● Text for analysis

====

The Royals, 2014 World Series champions.

The Royals went all in this year. They grabbed their most valuable trade-chip and they flipped it across the table in exchange for a very good return. But that "very good return" had a much smaller lifespan than the previous chip. It had two-years to help get the job done, to win the table.

As of now, the Royals are about where we would expect them to be, talent-wise. They are 37-40 and in third place, but they have s slightly positive run differential at +12. They are five and a half back in the standings, treading water, hoping that either Hosmer or Moustakas figures out this year in pushes them up in the standings. And if not this year, then next. Because if James Shields does not receive an extension, he's gone after 2014.

Very few people in baseball believed that the Royals, even with Shields, would be good enough to qualify for the postseason. Off the top of my head, I recall a lot of predictions between 81-85 wins. Which is not enough to justify trading away a stud prospect, under control for six years, in exchange for a borderline ace in Shields. Not to mention, the Royals gave up Jake Odorizzi, who I am sure everyone in the baseball world would choose to have over Wade Davis -- the other piece that the Royals received.

Things aren't looking good for 2013. There could be as many as seven or eight teams better than the Royals, all trying to qualify for the postseason. Seven or eight may be an exaggeration, but it may not be either. Could be worse. But was certainly better in Dayton Moore's mind prior to the season beginning.

Luckily for the Royals, 2014 is half of what we will look at when reviewing this Myers/Shields "flip" in hindsight. And this is where the Royals should think like the 2013 Red Sox, maybe even to a lesser degree.

They'll never compete with the Red Sox financially, but any one of the players Boston brought in this off-season via free agency, the Royals too could have afforded.

When 2014 rolls around, I believe the Royals can be creative enough to seriously make a run at a playoff spot. Not that they should throw 2013 into dumpster, just that 2014 may be the year they want to really make a run, given what we know about this year already.

I've always wondered why teams that haven't had success in a while don't just throw money at players for one or two-year contracts. Typically smaller market teams. Maybe even a little more money than the player is worth, just to make sure they come to play. To play in Kansas City, to be specific.

====

● Questions
A: Duplicate the passage of the Royals article starting with "Luckily for the" and going on through "a lesser degree.", word for word.
B: Set down the lines of the entries starting with the line with "At which category" and going on through the end of the entries, reproducing them without any change.

● Data extract
====

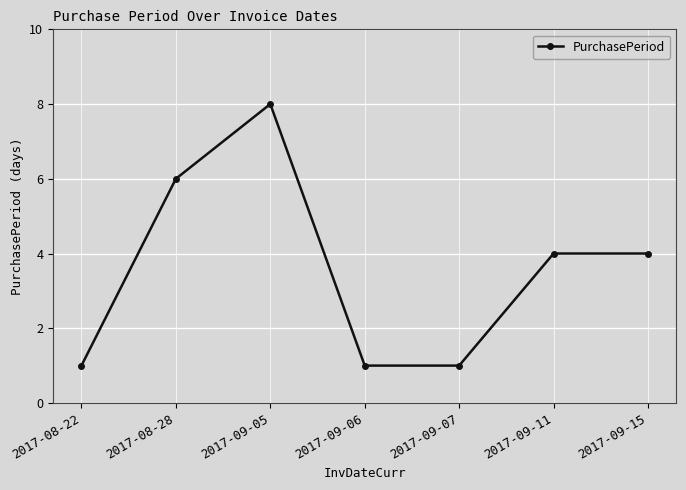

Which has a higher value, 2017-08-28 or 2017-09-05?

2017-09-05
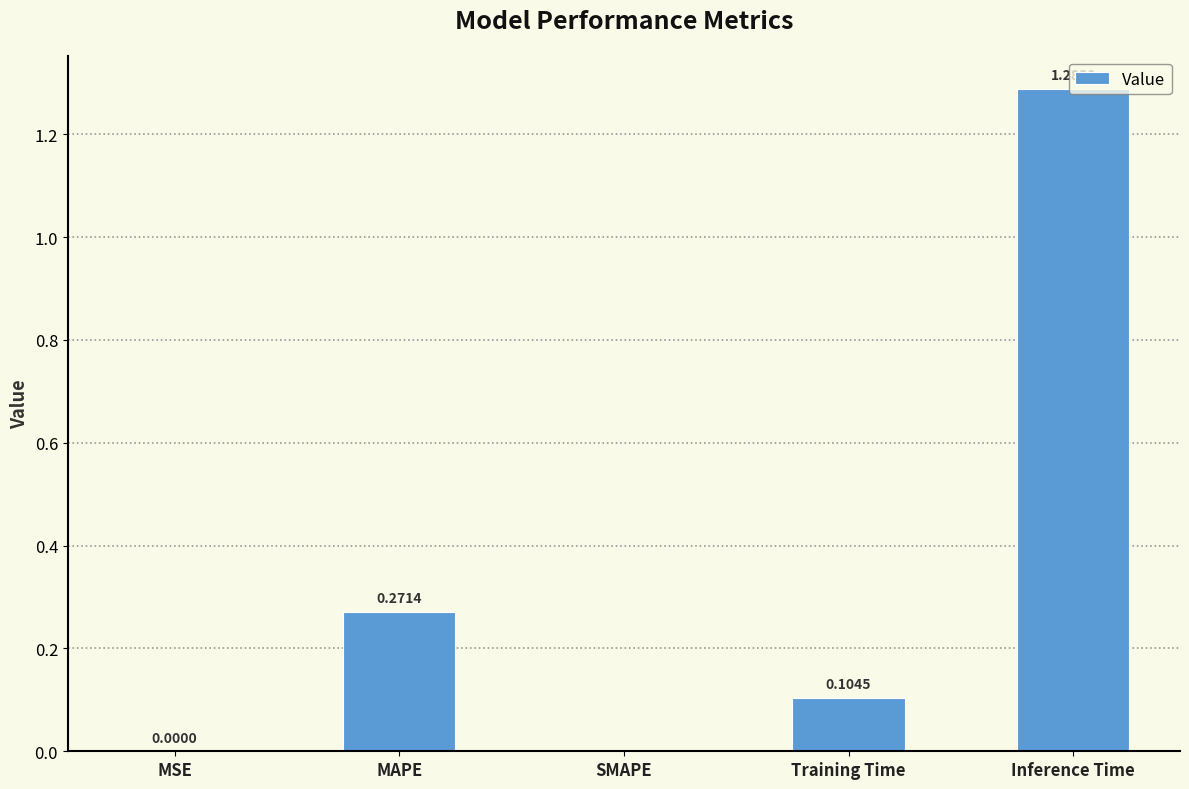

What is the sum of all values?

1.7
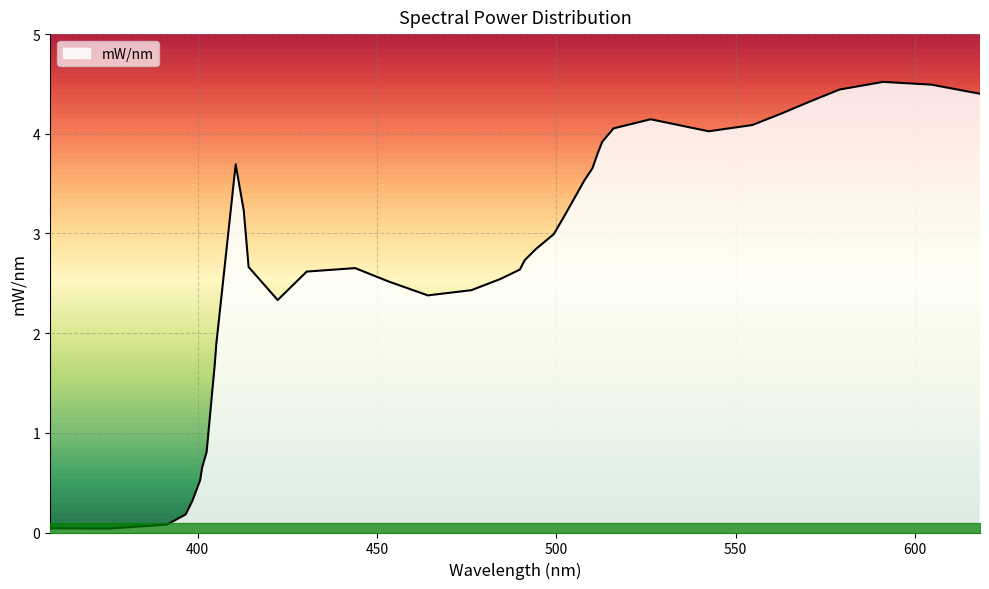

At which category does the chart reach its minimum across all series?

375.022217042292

====

● Exercise responses
A:
Luckily for the Royals, 2014 is half of what we will look at when reviewing this Myers/Shields "flip" in hindsight. And this is where the Royals should think like the 2013 Red Sox, maybe even to a lesser degree.

B:
At which category does the chart reach its minimum across all series?

375.022217042292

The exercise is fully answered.